The "as goes California" market prediction is showing up in a new forecast that predicts home prices nationwide will improve by 3.1 percent, while the Golden State will lead the way with gains of up to 13 percent.
Veros Real Estate Solutions' real estate market forecast "VeroFORECAST," says for the next 12 months, ending in June 1, 2014, San Francisco's break away housing market will yield a home price boom of 12.7 percent.
Closely on the heels of the City By The Bay, the Los Angeles-Long Beach-Santa Ana, CA region will see home prices rise by 11.6 percent; followed by Silicon Valley-San Jose-Sunnyvale-Santa Clara, CA, 11.1 percent; Midland, TX, 11.1 percent and Phoenix-Mesa-Scottsdale, AZ, 10.9 percent.
Homebuyers are sweating bullets in San Francisco, where the supply of homes is down nearly 80 percent from its peak in 2008. Always an expensive housing market, Don't-Call-Me-Frisco does offer housing affordability at 2004 levels, according to Veros.
Along with relatively low unemployment, similar factors play out in the Los Angeles area and especially Silicon Valley (San Jose metro), where home prices have already surpassed peak prices of the last boom.
Vero's forecast also reports the Northeast continues to struggle, albeit less so. Higher unemployment rates and pockets of population decline are keeping some Northeast markets from gaining ground on the home price front.
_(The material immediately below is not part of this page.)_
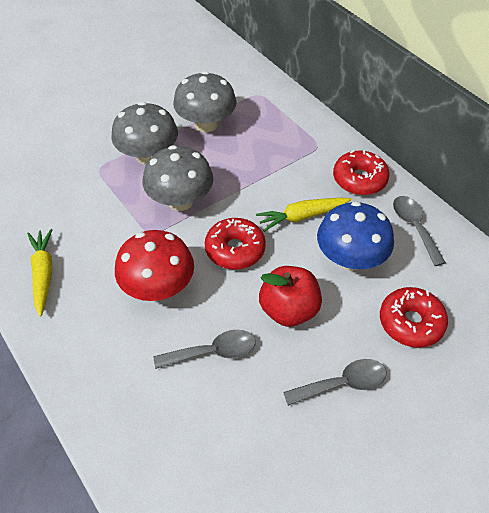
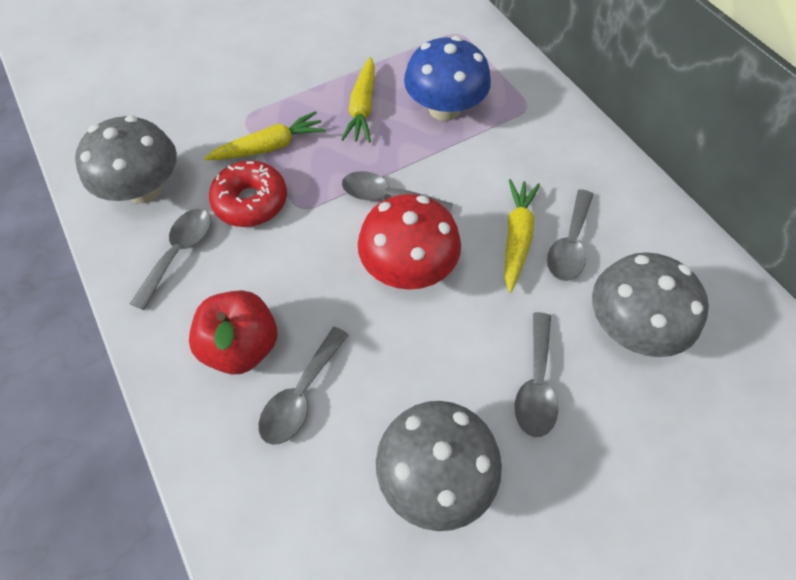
grey spoon: [154,330,256,369] [283,359,387,406] [393,196,446,266] = 3 -> [130,209,211,310] [258,327,348,445] [342,171,453,212] [514,312,558,437] [547,189,593,281] = 5
red donut: [205,218,266,270] [333,150,390,195] [380,287,448,348] = 3 -> [209,161,287,227] = 1
yellow carrot: [27,229,53,316] [256,198,352,232] = 2 -> [204,111,326,160] [341,57,375,143] [504,179,540,293] = 3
Still struggling at the bottom of the heap are, Poughkeepsie-Newburgh-Middletown, NY, where prices are expected to fall 2.9 percent over the next 12 months, followed by Kingston, NY, down 2.1 percent; Norwich-New London, CT, down 1.9 percent; Bridgeport-Stamford-Norwalk, CT, down 1.8 percent and Atlantic City, NJ, where Tropical Storm Sandy is still evident, down 1.6 percent.
Vero's latest quarterly forecast says 90 percent of U.S. markets are expected to see home price appreciation, with the remainder still experiencing price declines.
That's an improvement over the last quarter's forecast for a 75-25 percent split in appreciation or depreciation.
"We have been consistent in our position over the past year that the recovery will be lengthy and gradual, which it has been, while many were talking about a 'shadow inventory' pulling the housing market back down and creating another recession," said Eric P. Fox, vice president of statistical and economic modeling for Veros.
Fox added, "Now we are finally over the hump with appreciation being the forecast norm. That is to say, we are seeing the first signs a year or two from now that the rapid increase of prices will slow a bit in many parts of the country. However, we don't foresee drastic slowing - simply some moderation."